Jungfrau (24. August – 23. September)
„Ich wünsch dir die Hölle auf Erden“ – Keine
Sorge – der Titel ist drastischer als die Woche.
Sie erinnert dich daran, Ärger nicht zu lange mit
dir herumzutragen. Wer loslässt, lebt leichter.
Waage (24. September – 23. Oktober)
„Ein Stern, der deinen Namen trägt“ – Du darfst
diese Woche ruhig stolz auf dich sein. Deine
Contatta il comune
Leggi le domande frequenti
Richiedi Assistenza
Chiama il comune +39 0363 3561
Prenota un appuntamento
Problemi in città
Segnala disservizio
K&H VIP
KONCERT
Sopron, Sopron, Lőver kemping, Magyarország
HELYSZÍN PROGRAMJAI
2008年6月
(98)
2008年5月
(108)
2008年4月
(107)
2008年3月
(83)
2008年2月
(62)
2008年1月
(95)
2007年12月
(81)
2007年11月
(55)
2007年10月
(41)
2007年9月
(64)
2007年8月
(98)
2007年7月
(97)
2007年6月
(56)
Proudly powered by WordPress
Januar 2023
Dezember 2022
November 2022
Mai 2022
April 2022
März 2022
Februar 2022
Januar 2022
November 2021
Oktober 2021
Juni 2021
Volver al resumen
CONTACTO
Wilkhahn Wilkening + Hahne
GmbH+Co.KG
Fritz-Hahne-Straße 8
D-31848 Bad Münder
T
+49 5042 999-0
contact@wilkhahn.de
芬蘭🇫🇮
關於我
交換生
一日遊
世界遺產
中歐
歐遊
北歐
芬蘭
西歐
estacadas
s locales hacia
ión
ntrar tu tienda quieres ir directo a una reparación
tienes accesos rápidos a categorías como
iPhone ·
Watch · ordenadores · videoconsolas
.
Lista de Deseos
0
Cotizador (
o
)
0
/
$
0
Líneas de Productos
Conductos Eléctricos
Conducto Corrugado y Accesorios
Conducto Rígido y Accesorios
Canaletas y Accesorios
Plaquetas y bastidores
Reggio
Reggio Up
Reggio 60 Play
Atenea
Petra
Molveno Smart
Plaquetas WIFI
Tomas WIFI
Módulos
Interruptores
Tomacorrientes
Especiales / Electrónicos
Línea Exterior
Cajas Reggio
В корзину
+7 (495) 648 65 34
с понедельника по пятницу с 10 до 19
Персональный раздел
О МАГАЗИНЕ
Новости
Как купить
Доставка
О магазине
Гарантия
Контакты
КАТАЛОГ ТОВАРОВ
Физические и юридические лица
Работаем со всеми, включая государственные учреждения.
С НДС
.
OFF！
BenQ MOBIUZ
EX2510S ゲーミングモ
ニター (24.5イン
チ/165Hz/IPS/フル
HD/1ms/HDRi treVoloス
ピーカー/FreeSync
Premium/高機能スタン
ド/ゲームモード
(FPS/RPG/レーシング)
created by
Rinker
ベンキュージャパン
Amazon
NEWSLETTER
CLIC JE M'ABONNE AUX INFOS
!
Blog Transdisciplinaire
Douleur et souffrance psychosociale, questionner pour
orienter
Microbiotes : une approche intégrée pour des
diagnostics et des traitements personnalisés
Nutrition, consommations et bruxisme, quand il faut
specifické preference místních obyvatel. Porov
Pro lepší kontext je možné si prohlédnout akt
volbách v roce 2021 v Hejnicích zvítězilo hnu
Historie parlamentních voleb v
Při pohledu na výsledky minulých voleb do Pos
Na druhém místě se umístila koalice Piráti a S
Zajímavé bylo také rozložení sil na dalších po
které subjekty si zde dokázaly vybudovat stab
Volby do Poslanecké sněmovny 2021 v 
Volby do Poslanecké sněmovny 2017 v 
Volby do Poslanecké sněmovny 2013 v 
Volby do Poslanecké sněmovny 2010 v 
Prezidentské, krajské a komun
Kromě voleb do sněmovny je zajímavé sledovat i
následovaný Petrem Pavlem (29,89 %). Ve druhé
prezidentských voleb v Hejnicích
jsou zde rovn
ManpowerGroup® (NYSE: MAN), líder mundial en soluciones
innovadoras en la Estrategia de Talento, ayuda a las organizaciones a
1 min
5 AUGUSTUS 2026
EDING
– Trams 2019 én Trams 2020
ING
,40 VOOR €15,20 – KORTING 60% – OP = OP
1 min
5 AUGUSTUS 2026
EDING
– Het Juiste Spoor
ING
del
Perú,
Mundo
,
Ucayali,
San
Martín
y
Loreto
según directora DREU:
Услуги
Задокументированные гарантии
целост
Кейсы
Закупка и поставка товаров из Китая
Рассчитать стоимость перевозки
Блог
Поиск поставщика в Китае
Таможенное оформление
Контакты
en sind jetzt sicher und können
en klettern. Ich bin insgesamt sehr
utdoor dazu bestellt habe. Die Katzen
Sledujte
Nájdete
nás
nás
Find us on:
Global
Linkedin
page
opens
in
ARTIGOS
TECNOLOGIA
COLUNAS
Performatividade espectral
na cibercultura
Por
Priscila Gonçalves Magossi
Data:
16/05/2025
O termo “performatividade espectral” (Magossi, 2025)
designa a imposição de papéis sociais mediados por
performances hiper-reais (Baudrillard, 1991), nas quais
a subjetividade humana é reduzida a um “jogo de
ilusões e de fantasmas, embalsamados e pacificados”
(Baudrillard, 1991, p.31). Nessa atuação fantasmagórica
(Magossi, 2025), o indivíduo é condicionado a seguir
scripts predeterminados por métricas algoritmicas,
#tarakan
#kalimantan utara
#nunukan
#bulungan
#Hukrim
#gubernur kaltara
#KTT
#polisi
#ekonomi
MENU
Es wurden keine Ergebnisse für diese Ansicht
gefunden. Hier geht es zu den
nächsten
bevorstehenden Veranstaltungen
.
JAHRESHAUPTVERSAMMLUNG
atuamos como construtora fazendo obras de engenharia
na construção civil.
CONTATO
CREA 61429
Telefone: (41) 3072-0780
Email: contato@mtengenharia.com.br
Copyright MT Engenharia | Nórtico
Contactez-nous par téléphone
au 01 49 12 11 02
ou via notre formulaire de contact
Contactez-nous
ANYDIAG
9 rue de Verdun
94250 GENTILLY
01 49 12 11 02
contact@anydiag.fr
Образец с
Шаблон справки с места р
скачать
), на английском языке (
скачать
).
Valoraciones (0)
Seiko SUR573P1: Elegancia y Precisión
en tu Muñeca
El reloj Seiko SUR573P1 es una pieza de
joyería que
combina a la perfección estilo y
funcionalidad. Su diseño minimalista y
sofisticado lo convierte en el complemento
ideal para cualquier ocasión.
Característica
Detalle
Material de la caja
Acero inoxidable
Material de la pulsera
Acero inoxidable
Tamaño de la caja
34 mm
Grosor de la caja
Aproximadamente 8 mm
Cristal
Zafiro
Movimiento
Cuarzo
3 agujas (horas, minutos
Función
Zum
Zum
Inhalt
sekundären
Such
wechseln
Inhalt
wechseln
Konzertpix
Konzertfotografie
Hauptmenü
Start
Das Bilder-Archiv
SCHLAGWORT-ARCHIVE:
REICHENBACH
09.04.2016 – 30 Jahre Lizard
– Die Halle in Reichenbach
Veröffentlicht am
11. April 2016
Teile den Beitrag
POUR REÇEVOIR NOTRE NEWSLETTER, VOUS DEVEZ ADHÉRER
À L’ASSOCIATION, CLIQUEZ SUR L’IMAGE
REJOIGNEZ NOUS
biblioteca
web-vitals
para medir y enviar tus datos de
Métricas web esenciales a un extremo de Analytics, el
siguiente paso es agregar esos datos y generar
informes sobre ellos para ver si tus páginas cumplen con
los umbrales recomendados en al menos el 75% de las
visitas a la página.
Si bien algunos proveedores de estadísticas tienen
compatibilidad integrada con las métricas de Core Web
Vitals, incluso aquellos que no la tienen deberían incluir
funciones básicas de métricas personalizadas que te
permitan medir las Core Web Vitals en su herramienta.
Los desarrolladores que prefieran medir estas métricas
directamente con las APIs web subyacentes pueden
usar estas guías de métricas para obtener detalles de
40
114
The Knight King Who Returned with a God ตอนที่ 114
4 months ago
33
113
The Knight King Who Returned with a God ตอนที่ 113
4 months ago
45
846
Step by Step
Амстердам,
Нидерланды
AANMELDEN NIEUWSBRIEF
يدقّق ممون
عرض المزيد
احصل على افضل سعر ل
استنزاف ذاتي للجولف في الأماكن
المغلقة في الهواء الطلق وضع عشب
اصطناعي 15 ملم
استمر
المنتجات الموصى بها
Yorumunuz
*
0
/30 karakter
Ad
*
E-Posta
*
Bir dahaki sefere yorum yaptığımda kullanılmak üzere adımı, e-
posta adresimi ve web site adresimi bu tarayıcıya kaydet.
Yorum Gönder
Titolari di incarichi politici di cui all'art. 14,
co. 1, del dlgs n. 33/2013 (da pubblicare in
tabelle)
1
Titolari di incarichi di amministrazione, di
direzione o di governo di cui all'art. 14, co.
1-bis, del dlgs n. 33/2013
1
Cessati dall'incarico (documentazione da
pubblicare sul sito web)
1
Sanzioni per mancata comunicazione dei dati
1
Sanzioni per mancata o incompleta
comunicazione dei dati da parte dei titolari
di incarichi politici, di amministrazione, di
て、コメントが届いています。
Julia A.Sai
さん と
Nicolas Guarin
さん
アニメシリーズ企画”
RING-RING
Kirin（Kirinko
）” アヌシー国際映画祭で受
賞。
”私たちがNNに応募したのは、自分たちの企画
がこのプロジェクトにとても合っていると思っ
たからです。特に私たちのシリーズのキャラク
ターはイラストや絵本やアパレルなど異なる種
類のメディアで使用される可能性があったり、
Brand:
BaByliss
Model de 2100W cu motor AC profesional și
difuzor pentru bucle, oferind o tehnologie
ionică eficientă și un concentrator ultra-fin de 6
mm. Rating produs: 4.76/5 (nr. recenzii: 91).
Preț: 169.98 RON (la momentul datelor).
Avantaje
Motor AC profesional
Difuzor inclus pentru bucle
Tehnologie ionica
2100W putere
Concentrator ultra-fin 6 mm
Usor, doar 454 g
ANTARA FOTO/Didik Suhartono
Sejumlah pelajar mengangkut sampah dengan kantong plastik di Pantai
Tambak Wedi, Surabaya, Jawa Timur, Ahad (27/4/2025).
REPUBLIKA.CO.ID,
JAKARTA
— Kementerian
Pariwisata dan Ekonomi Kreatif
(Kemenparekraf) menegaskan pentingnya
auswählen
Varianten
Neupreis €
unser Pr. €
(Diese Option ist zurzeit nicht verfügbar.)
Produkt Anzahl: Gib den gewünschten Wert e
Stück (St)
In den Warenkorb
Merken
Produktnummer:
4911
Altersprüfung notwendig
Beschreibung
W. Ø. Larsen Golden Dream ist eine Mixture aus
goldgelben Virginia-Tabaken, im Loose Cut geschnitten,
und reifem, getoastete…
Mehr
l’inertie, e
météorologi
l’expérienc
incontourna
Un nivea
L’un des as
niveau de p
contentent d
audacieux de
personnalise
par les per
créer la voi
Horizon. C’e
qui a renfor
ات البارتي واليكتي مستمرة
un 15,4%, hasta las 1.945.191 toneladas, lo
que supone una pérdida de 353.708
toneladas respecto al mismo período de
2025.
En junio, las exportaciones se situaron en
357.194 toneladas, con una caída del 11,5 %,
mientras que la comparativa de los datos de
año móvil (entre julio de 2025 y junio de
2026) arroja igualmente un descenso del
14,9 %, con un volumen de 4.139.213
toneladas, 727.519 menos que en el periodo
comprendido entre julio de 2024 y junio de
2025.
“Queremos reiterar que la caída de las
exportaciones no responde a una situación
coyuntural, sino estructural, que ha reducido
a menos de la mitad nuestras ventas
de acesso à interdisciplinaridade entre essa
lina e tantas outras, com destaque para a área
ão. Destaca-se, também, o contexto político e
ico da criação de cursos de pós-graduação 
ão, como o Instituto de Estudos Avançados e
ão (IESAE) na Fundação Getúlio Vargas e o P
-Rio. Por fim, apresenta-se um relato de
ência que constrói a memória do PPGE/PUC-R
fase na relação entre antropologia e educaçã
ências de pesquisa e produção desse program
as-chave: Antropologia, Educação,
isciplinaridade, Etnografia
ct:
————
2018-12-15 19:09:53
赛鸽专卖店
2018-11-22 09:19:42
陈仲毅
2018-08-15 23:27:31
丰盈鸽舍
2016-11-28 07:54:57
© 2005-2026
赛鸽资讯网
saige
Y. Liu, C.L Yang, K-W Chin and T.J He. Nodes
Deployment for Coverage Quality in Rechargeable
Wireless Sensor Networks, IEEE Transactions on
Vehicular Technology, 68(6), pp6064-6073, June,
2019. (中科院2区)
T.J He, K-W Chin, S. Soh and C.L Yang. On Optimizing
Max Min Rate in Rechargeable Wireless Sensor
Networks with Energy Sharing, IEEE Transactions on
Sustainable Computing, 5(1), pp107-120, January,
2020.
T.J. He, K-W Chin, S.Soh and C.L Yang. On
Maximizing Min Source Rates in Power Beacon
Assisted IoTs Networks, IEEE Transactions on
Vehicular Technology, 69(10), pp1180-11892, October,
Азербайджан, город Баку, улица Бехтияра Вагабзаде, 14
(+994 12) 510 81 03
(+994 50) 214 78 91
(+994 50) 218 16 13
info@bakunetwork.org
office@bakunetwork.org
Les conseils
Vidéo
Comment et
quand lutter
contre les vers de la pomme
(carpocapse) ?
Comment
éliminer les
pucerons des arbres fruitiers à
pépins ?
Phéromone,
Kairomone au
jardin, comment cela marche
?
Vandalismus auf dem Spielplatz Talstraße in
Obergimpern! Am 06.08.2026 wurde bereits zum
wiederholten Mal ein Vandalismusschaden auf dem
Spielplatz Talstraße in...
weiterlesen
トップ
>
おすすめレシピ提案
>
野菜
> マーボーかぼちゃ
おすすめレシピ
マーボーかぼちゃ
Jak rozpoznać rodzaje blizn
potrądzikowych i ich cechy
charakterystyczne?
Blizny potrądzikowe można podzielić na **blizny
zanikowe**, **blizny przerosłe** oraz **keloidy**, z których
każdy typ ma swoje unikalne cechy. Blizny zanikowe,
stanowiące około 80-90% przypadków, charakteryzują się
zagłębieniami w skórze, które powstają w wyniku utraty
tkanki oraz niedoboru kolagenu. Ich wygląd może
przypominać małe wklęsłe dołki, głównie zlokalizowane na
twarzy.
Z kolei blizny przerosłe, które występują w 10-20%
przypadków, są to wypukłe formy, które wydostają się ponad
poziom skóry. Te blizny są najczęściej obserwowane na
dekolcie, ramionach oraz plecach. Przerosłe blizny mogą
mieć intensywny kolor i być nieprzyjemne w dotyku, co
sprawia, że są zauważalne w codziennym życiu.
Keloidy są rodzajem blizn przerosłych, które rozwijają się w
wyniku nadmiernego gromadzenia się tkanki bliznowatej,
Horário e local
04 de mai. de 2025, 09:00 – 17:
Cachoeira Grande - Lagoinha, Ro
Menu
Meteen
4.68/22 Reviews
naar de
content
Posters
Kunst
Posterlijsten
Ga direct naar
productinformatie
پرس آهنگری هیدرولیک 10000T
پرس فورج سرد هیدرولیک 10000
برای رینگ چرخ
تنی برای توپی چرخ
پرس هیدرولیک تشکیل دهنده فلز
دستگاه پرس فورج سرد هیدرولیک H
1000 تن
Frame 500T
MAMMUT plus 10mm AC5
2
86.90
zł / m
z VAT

* **Work to be completed**
Looking at the records above, return exactly the lines from the line with "Max Min Rate in Rechargeable Wireless Sensor" to the line with "poziom skóry. Te", both ends included.

* **Output of the task**
Max Min Rate in Rechargeable Wireless Sensor
Networks with Energy Sharing, IEEE Transactions on
Sustainable Computing, 5(1), pp107-120, January,
2020.
T.J. He, K-W Chin, S.Soh and C.L Yang. On
Maximizing Min Source Rates in Power Beacon
Assisted IoTs Networks, IEEE Transactions on
Vehicular Technology, 69(10), pp1180-11892, October,
Азербайджан, город Баку, улица Бехтияра Вагабзаде, 14
(+994 12) 510 81 03
(+994 50) 214 78 91
(+994 50) 218 16 13
info@bakunetwork.org
office@bakunetwork.org
Les conseils
Vidéo
Comment et
quand lutter
contre les vers de la pomme
(carpocapse) ?
Comment
éliminer les
pucerons des arbres fruitiers à
pépins ?
Phéromone,
Kairomone au
jardin, comment cela marche
?
Vandalismus auf dem Spielplatz Talstraße in
Obergimpern! Am 06.08.2026 wurde bereits zum
wiederholten Mal ein Vandalismusschaden auf dem
Spielplatz Talstraße in...
weiterlesen
トップ
>
おすすめレシピ提案
>
野菜
> マーボーかぼちゃ
おすすめレシピ
マーボーかぼちゃ
Jak rozpoznać rodzaje blizn
potrądzikowych i ich cechy
charakterystyczne?
Blizny potrądzikowe można podzielić na **blizny
zanikowe**, **blizny przerosłe** oraz **keloidy**, z których
każdy typ ma swoje unikalne cechy. Blizny zanikowe,
stanowiące około 80-90% przypadków, charakteryzują się
zagłębieniami w skórze, które powstają w wyniku utraty
tkanki oraz niedoboru kolagenu. Ich wygląd może
przypominać małe wklęsłe dołki, głównie zlokalizowane na
twarzy.
Z kolei blizny przerosłe, które występują w 10-20%
przypadków, są to wypukłe formy, które wydostają się ponad
poziom skóry. Te blizny są najczęściej obserwowane na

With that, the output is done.